— PROBLEM TO WORK ON —
With the line containing "Kramsch’s35 critical point" as the start and the line containing "36 van Lier, The" as the end, transcribe that span of the entries below exactly, including both.

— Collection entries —
# # # #
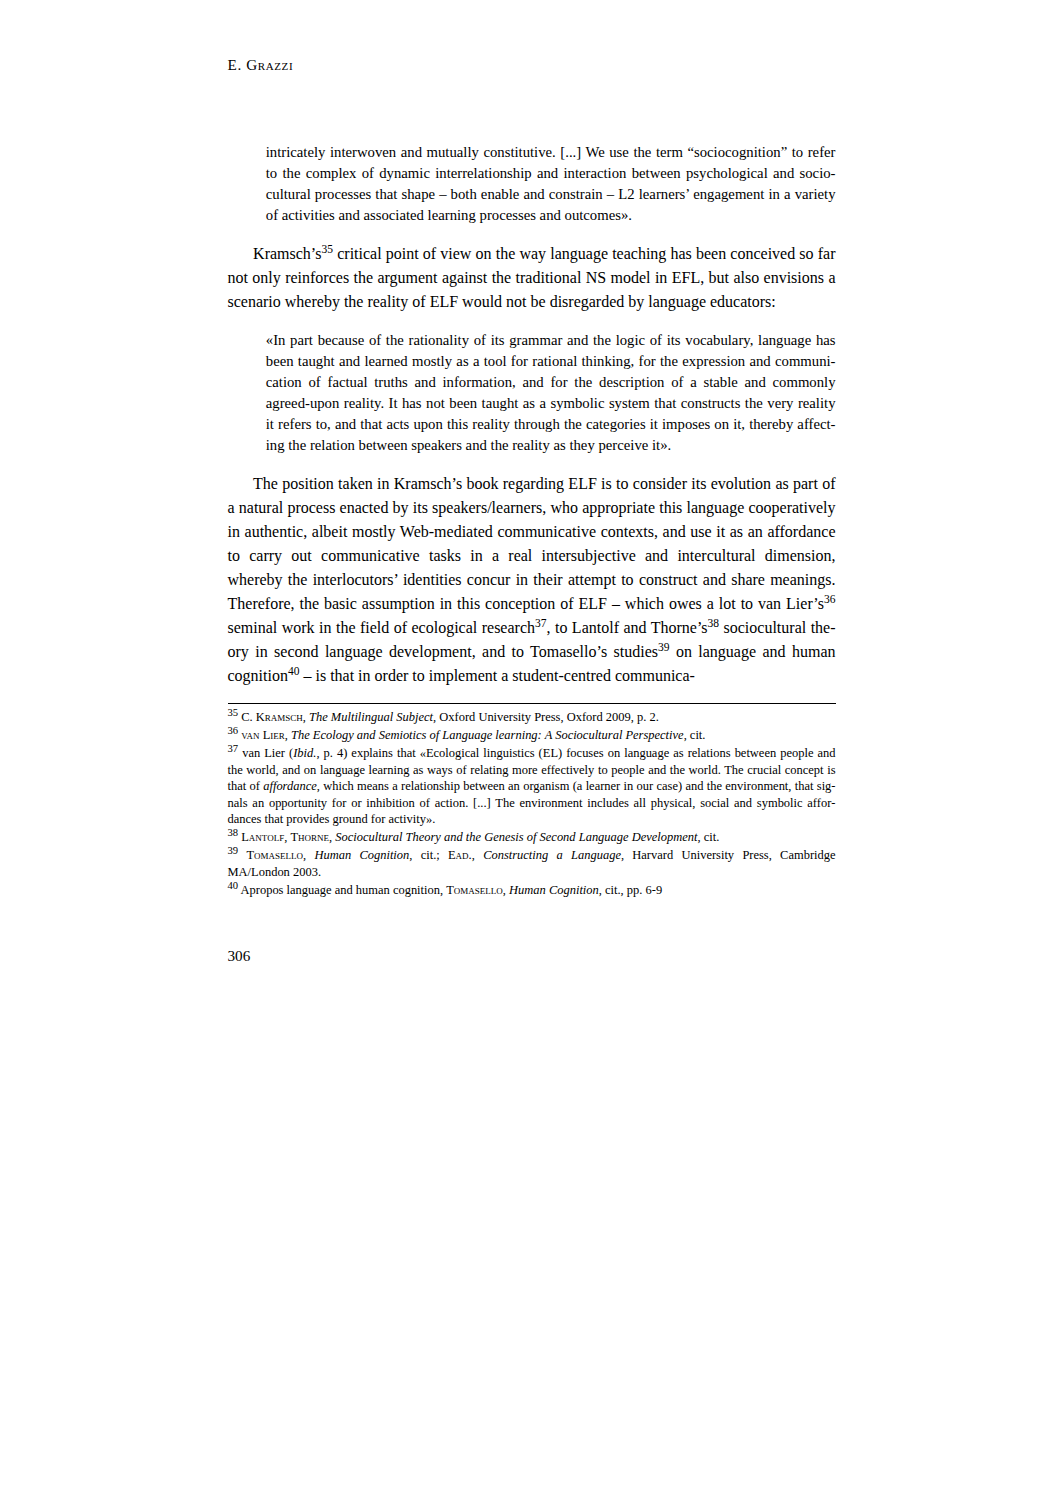E. Grazzi
intricately interwoven and mutually constitutive. [...] We use the term “sociocognition” to refer to the complex of dynamic interrelationship and interaction between psychological and sociocultural processes that shape – both enable and constrain – L2 learners’ engagement in a variety of activities and associated learning processes and outcomes».
Kramsch’s35 critical point of view on the way language teaching has been conceived so far not only reinforces the argument against the traditional NS model in EFL, but also envisions a scenario whereby the reality of ELF would not be disregarded by language educators:
«In part because of the rationality of its grammar and the logic of its vocabulary, language has been taught and learned mostly as a tool for rational thinking, for the expression and communication of factual truths and information, and for the description of a stable and commonly agreed-upon reality. It has not been taught as a symbolic system that constructs the very reality it refers to, and that acts upon this reality through the categories it imposes on it, thereby affecting the relation between speakers and the reality as they perceive it».
The position taken in Kramsch’s book regarding ELF is to consider its evolution as part of a natural process enacted by its speakers/learners, who appropriate this language cooperatively in authentic, albeit mostly Web-mediated communicative contexts, and use it as an affordance to carry out communicative tasks in a real intersubjective and intercultural dimension, whereby the interlocutors’ identities concur in their attempt to construct and share meanings. Therefore, the basic assumption in this conception of ELF – which owes a lot to van Lier’s36 seminal work in the field of ecological research37, to Lantolf and Thorne’s38 sociocultural theory in second language development, and to Tomasello’s studies39 on language and human cognition40 – is that in order to implement a student-centred communica-
35 C. Kramsch, The Multilingual Subject, Oxford University Press, Oxford 2009, p. 2.
36 van Lier, The Ecology and Semiotics of Language learning: A Sociocultural Perspective, cit.
37 van Lier (Ibid., p. 4) explains that «Ecological linguistics (EL) focuses on language as relations between people and the world, and on language learning as ways of relating more effectively to people and the world. The crucial concept is that of affordance, which means a relationship between an organism (a learner in our case) and the environment, that signals an opportunity for or inhibition of action. [...] The environment includes all physical, social and symbolic affordances that provides ground for activity».
38 Lantolf, Thorne, Sociocultural Theory and the Genesis of Second Language Development, cit.
39 Tomasello, Human Cognition, cit.; Ead., Constructing a Language, Harvard University Press, Cambridge MA/London 2003.
40 Apropos language and human cognition, Tomasello, Human Cognition, cit., pp. 6-9
306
# # # #
— EXERCISE RESPONSE —
Kramsch’s35 critical point of view on the way language teaching has been conceived so far not only reinforces the argument against the traditional NS model in EFL, but also envisions a scenario whereby the reality of ELF would not be disregarded by language educators:
«In part because of the rationality of its grammar and the logic of its vocabulary, language has been taught and learned mostly as a tool for rational thinking, for the expression and communication of factual truths and information, and for the description of a stable and commonly agreed-upon reality. It has not been taught as a symbolic system that constructs the very reality it refers to, and that acts upon this reality through the categories it imposes on it, thereby affecting the relation between speakers and the reality as they perceive it».
The position taken in Kramsch’s book regarding ELF is to consider its evolution as part of a natural process enacted by its speakers/learners, who appropriate this language cooperatively in authentic, albeit mostly Web-mediated communicative contexts, and use it as an affordance to carry out communicative tasks in a real intersubjective and intercultural dimension, whereby the interlocutors’ identities concur in their attempt to construct and share meanings. Therefore, the basic assumption in this conception of ELF – which owes a lot to van Lier’s36 seminal work in the field of ecological research37, to Lantolf and Thorne’s38 sociocultural theory in second language development, and to Tomasello’s studies39 on language and human cognition40 – is that in order to implement a student-centred communica-
35 C. Kramsch, The Multilingual Subject, Oxford University Press, Oxford 2009, p. 2.
36 van Lier, The Ecology and Semiotics of Language learning: A Sociocultural Perspective, cit.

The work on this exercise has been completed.